The automaker said last month it was on track to earn 780 billion yen (Dh33.5 billion, $9.1 billion) in the fiscal year to March, up from 760 billion yen, but said sales would be 21.3 trillion yen, trimming an earlier target of 22 trillion yen.

A strong yen and turmoil in key European markets weighed, while a territorial dispute with China hurt sales.

The upward boost in earnings expectations was largely due to cost-cutting, including a decrease in labour and research and development expenses, Toyota said.

The automaker also said it had been aided by robust Asian sales and a pick-up in the North American market.

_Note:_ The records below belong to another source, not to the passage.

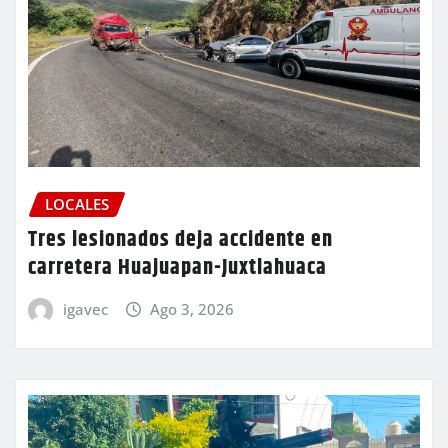
LOCALES
Tres lesionados deja accidente en
carretera Huajuapan-Juxtlahuaca
igavec
Ago 3, 2026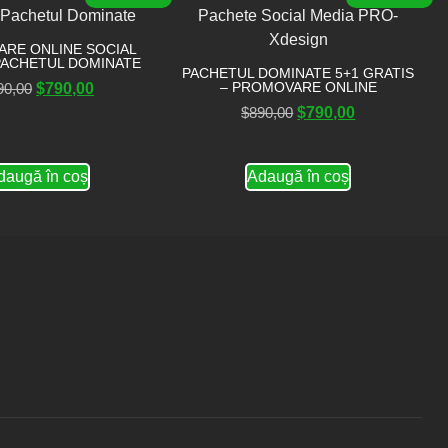
RE ONLINE SOCIAL
PACHETUL DOMINATE
PACHETUL DOMINATE 5+1 GRATIS
– PROMOVARE ONLINE
90,00
$
790,00
$
890,00
$
790,00
daugă în coș
Adaugă în coș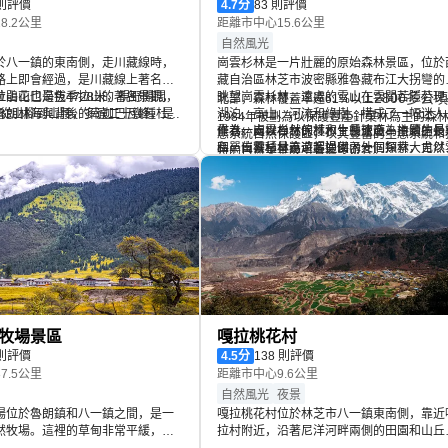
 則評價
4.7
分
83 則評價
8.2公里
距離市中心15.6公里
自然風光
於八一鎮的東南側，走川藏線時，
崗雲杉林是一片壯麗的原始森林景區，位於
路上即會經過，是川藏線上著名的
藏自治區林芝市波密縣雅魯藏布江大拐彎的
拉山山口海拔4728米，視野開闊，
杜鵑花也是色季拉山的著名景觀，
眺望崗雲杉林，遠處的雪山在雲間若隱若現
2800多公頃
北部，森林覆蓋率達61%以上
魯朗林海與背後的南迦巴瓦峰，是
月，從山腳到山腰，多達二十幾種杜鵑
湖泊、高山、河流和綠樹，構成了一幅迷人
1984年被劃為以保護豐產針葉林為主的森
方。
開放，顏色、形狀都多種多樣，鮮
畫卷。崗雲杉林的林木生長速度、持續生長
作為一處以自然保護和生態旅遊為主題的景
態系統自然保護區，以其豐富的生態系統和
合著山口飄揚的五彩經幡，景色絢
和單位蓄積量遠遠超過國內外同類林，尤以
區，崗雲杉林為遊客提供了一個探索大自然
特的自然美景吸引著眾多遊客。
過時，都不免會駐足觀賞。
杉為突出。樹木高聳入雲，形成了一個天然
秘和享受寧靜環境的完美機會。
綠色屏障。遊客可以沿著林間小道漫步，呼
清新的空氣，傾聽鳥鳴和風聲，感受大自然
寧靜與和諧。崗雲杉林內山高樹密，古木參
珍稀野生動物活動頻繁，各類名貴藥用植物
藏豐富，幸運的遊客或許還能邂逅一些珍稀
野生動物。
牧場景區
嘎拉桃花村
 則評價
4.5
分
138 則評價
7.5公里
距離市中心9.6公里
自然風光
夜景
場位於魯朗鎮和八一鎮之間，是一
嘎拉桃花村位於林芝市八一鎮東南側，靠近
然牧場。這裡的草甸非常平緩，周
拉村附近，沿著尼洋河畔兩側的田園和山丘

However, Japan’s automakers have seen a drop in their China revenue stemming from a bitter row between Tokyo and Beijing over a disputed island chain.

Tokyo nationalised the East China Sea islands also claimed by Beijing in mid-September, sparking a diplomatic row that was marked by huge demonstrations across China and a consumer boycott of Japanese exports.

Toyota previously said it was expecting to sell 200,000 fewer vehicles in China in the second half of its fiscal year and take a 30 billion yen hit to its bottom line from slumping demand in the world’s biggest vehicle market.

Toyota sold 900,000 vehicles in China in 2011.

Japanese firms have also struggled with the negative impact of a high yen which has weighed on the nation’s manufacturers by making their products less competitive overseas and shrinking foreign income.

The yen hit record highs around 75 against the dollar late last year and remains historically strong although it has slumped recently as a conservative government takes power in Tokyo.

Japan’s new prime minister Shinzo Abe was officially installed on Wednesday after his Liberal Democratic Party triumphed in national elections this month.